Une protection européenne des brevets
Le Conseil National des Barreaux propose de renforcer la protection européenne des brevets dans l’Opinion ( Extrait)
Selon un rapport publié par l’Office de l’Union européenne pour la propriété intellectuelle (EUIPO) et l’OCDE au mois de juin 2021, les importations de produits contrefaits dans l’UE se chiffraient à 119 milliards d’euros en 2019. Un manque à gagner certain pour les entreprises et, notamment les PME, dont la capacité à innover mais aussi à valoriser et à protéger leurs actifs incorporels participera à nos efforts de relance économique.
Or, les soubresauts politiques et autres oppositions judiciaires auront eu raison de ce lancement. Dès 2020, le Royaume-Uni, alors engagé dans les âpres négociations du Brexit, fait part de sa volonté de se retirer de l’accord européen. Une décision aux conséquences lourdes de sens qui trouvent leur origine dans le processus de ratification. L’accord de 2013 établit en effet une division centrale du tribunal de première instance à Paris, et deux autres sections, à Munich et à Londres. L’accord fait, dorénavant, davantage office de compromis politique visant à faire barrage au tant redouté Brexit qu’à un accord de raison.
Mais le compromis n’atteint pas son objectif. Le Brexit passe. Aujourd’hui, il reste donc à déterminer où, en Europe, la section londonienne trouvera sa nouvelle base. Un accord provisoire prévoit une répartition des dossiers entre Paris et Munich. S’agit-il d’un nouveau compromis bancal ? Ne serait-il pas judicieux, dans ce cas, de transférer la section londonienne dans une autre juridiction telle que Milan ?
Et alors que le Tribunal constitutionnel allemand vient, en rejetant les deux récents recours introduits, de faire sauter les derniers verrous qui empêchaient le gouvernement allemand de ratifier l’accord Européen JUB de protection des brevets, la France doit-elle de nouveau accepter ce compromis ?

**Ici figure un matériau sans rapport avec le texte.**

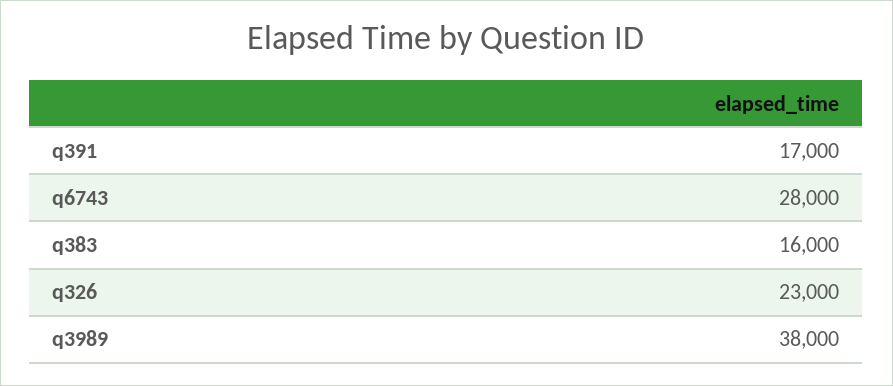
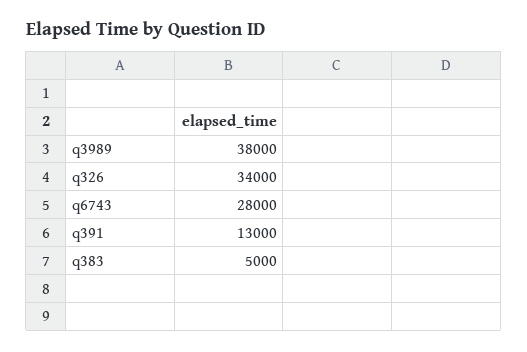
q391: 17000 -> 13000
q383: 16000 -> 5000
q326: 23000 -> 34000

Car la France, pour devenir place du droit en Europe et dans le monde, doit s’engager pleinement pour accueillir cette nouvelle instance. D’autant plus qu’elle dispose d’arguments remarquables pour faire valoir sa position.
Sur le plan de la représentation juridique d’abord, la France compte parmi ses instances les chambres commerciales internationales du tribunal de commerce et de la cour d’appel de Paris. La création de cette dernière en 2018 répondait alors à un objectif précis : faciliter l’accès aux juridictions commerciales françaises pour les entreprises internationales dans leurs litiges commerciaux.
L’argument est de taille pour les entreprises qui disposent désormais d’une procédure exécutable sur le territoire de l’Union européenne, plus rapide et moins onéreuse qu’au Royaume-Uni où se jouaient jusqu’alors les procédures relatives aux contrats internationaux.
Il apparaît pertinent que les litiges autour des brevets soient traités là où se nouent les rapprochements stratégiques
C’est également à Paris qu’est implantée la Cour d’arbitrage internationale de la Chambre de commerce internationale. Cette instance confirme ainsi la place de la France comme forum de premier plan favorable à l’arbitrage, à une époque où cette solution reste plébiscitée par de plus en plus d’entreprises pour leurs différends commerciaux.
Sur le plan économique ensuite, la France peut compter sur le dynamisme du marché des fusions et acquisitions au sein duquel le capital immatériel tient une place stratégique et influe grandement sur les valorisations.
Or, au vu du terrain fertile que représente la France pour l’innovation, ces opérations doivent faire l’objet d’une attention particulière, à la fois de la part des pouvoirs publics et des entreprises. De fait, il apparaît pertinent que les litiges autour des brevets soient traités là où se nouent les rapprochements stratégiques.
Autant d’éléments qui viennent donc appuyer la présence du tribunal de première instance de la JUB à Paris. Ce tribunal viendrait alors renforcer les efforts consentis par la France en matière d’instances commerciales internationales à une époque où les brevets européens dépassent, largement, les frontières de l’Union européenne.
En effet, depuis 2015, plusieurs pays d’Asie ou d’Afrique ont signé des accords de coopération et d’extension de la protection conférée par les brevets européens, ce qui rend ces titres incontournables sur la scène internationale.
Cette ouverture permet, assurément, de légitimer la JUB comme juridiction unique en charge du contentieux des brevets. Et à la France de conforter sa position de place de droit à l’échelle européenne et internationale.
Le CNB, la CNCPI et le Barreau de Paris en sont convaincus. Il faut maintenant agir en se mobilisant pour faire de cette future juridiction un succès et sans se satisfaire des compromis du passé.
Par le Conseil national des barreaux (CNB), la Compagnie Nationale des Conseils en Propriété Industrielle (CNCPI) et le Barreau de Paris.